Collen Middleton of the Nanaimo Area Public Safety Association told council that one of the drug users poured a 200-litre barrel of used cooking oil down a drain and said a bicycle chop shop operates behind one neighbouring business.
“The noise from fighting, banging, loud music and ambulances wakes us up at all hours, some of us have had to Narcan people,” he said. “These are distressing and traumatic events for people living in the neighbourhood.”
Tim McGrath, who is head of the local Block Watch brigade, called NANDU “an open-air crack house.”
Advocating for the peer network at Monday’s meeting was volunteer coordinator Sara Edmondson, who said the service has helped prevent a “huge” number of overdoses and has saved lives, and has helped some drug users stabilize and improve their lives.
“I can only imagine how many we could help if we were funded better, had no more fear of being shut down at any moment and supported by the community instead of frowned upon,” she said.
Councillors generally expressed support for harm reduction, including peer-run overdose prevention, and said they hoped the nuisance designation would lead to bylaw compliance.
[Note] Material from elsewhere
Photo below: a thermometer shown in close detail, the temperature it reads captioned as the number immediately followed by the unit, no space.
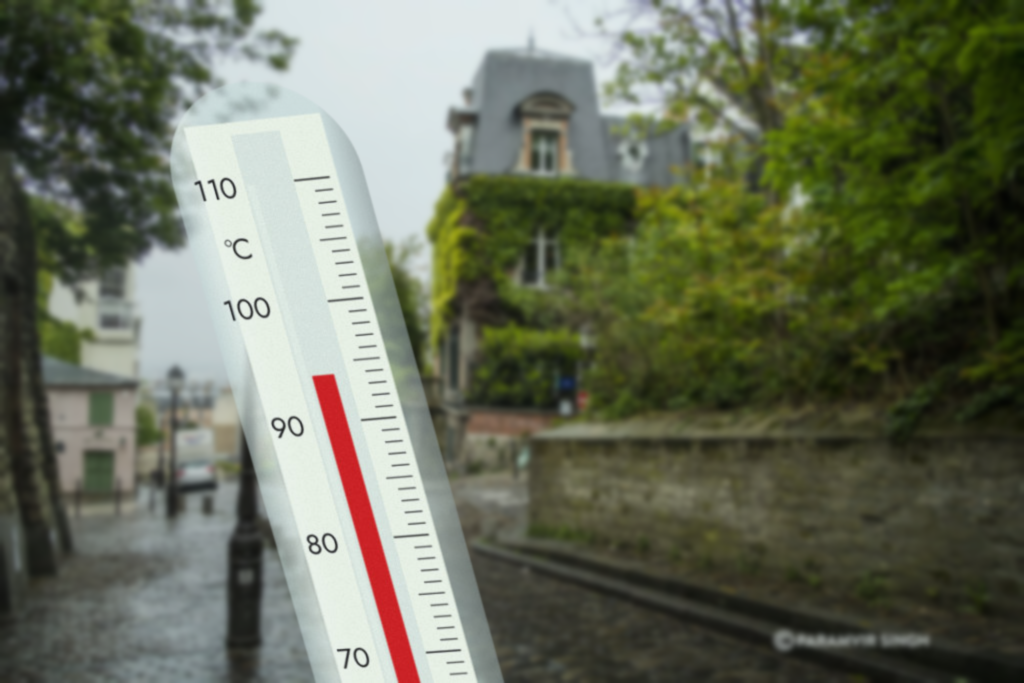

“Our vote tonight is not a referendum on harm reduction or the fact that these services are really important,” said Coun. Hilary Eastmure. “It’s simply the fact that neighbours are really, really suffering because of what’s happening on this site.”
Several members of council felt that the site, which receives some funding through the B.C. Ministry of Mental Health and Addictions and some health care delivery through Island Health, should be better-resourced.
“I think that there’s a huge need for peer support within addictions and I think … the province needs to work more closely with peer support services and integrate it within the services that are provided and also dramatically increase the resourcing,” said Coun. Ben Geselbracht.
Coun. Tyler Brown said he’s frustrated that the service isn’t funded well enough to be able to operate properly.
“Promises of additional resources to mitigate neighbourhood impacts were more or less committed to and never delivered…” he said. “I see none of those organizations taking responsibility for a service that is desperately needed and a model that is going to help people.”
Coun. Ian Thorpe said that when considering a nuisance designation, it didn’t necessarily matter what service was being delivered, and suggested councillors should vote based on “substantial, identified negative impact” to the neighbouring residents and businesses; however, Coun. Erin Hemmens said she can’t separate the site from the service in her decision-making.
“And I think along those lines, the city has structurally acknowledged that by taking a lenient approach to this because we acknowledge that yes, this is difficult for the community, but wow, this is a service that exists for people who don’t have any other services,” she said. “And that’s complex.”
Brown was the only member of council to vote against the nuisance designation. Mayor Krog was absent.